After about 6-8 weeks my blood sugar readings were almost normal levels.

I found by reducing and eliminating high carb starchy foods helped me a lot. By adding small amounts of chicken, beef, pork or a hard boiled egg to my meals helped reduce blood sugar spikes also.

Good luck
Kevin

ABBA56
ABBA56 2012-07-11 18:05:34 -0500 Report

Thank you so much for writing to me. I'm finding out, that even though the foods you mentioned are on our diets, I cannot tolerate them. Mt blood suger goes sky high. You have been very helpful. Abba56

Kirla
Kirla 2012-07-11 20:26:31 -0500 Report

Almost forgot. A lot of people have a hard time processing carbs in the morning. I found when I first wake up I will drink a low card protein shake like Atkins or EAS. Both have about 2 net carbs per serving. Then about an hour or so later I have an egg or sunflower seeds or peanuts. Works well for me.

Kirla
Kirla 2012-07-11 20:19:50 -0500 Report

I’m not sure what foods you are talking about. Just about all food will make your blood sugar rise about 1 hour after eating. When my blood sugar was in the 300-400 range I would normally be over 100 points 2 hours from where I started before eating. Having your blood sugar rise after eating is normal. It’s the way our system works. The goal is to try and limit it to as little a rise as possible.

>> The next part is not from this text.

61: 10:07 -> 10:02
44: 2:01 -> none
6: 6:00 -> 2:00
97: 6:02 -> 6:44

My blood sugar also didn’t drop back to normal numbers over night either. My stopping to eat bread, pasta and a lot of the starchy foods and replacing them with low carb vegetables like salads, broccoli, spinach and lots of the green stuff my blood sugar slowly dropped over several weeks. Not a lot on any given day, a little bit at a time. My numbers slowly dropped from 300 to 200 to 100 and finally got it down to less than 100. Took about 6 weeks. It may take longer for you.

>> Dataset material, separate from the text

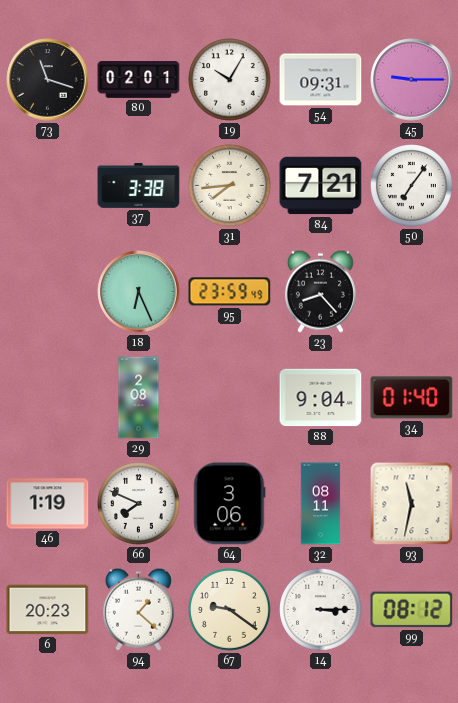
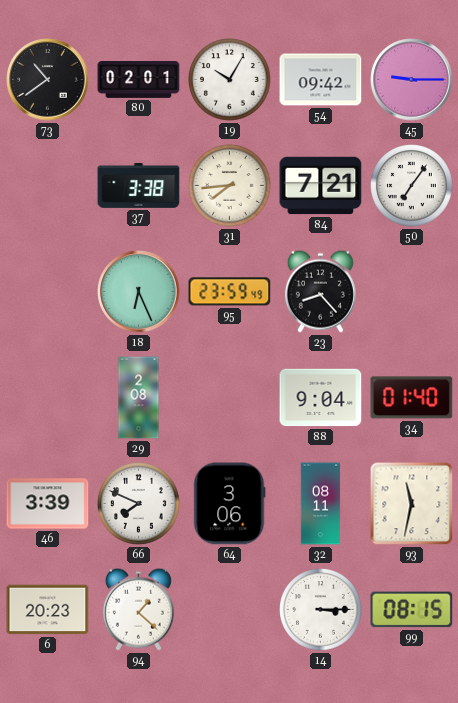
73: 11:18 -> 10:39
54: 09:31 -> 09:42
46: 1:19 -> 3:39
67: 9:21 -> none
99: 08:12 -> 08:15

At first my blood sugar was spiking over 100 points 2 hours after eating. By cutting high carb starchy foods and adding fat and protein to each meal, The after eating 2 hour spike slowly dropped to under 50 points after eating compared to what it was before. It takes time. Nothing happens over night.

If your blood sugar still spikes way out of control after cutting back or eliminating high carb starchy foods, maybe your doctor needs to run more tests to see if you might be type 1 or type 2 with little or no insulin production of your own. There are test to determine if you are type 1 and there’s test to see if your pancreas is producing insulin.

If you are not making insulin of your own you might need to take insulin to help control your blood sugar. Only your doctor can run these tests and if you can’t control your blood sugar going on insulin is what you might have to think about. I have decided if the time comes where diet and exercise no longer works I figure insulin is what I plan on doing.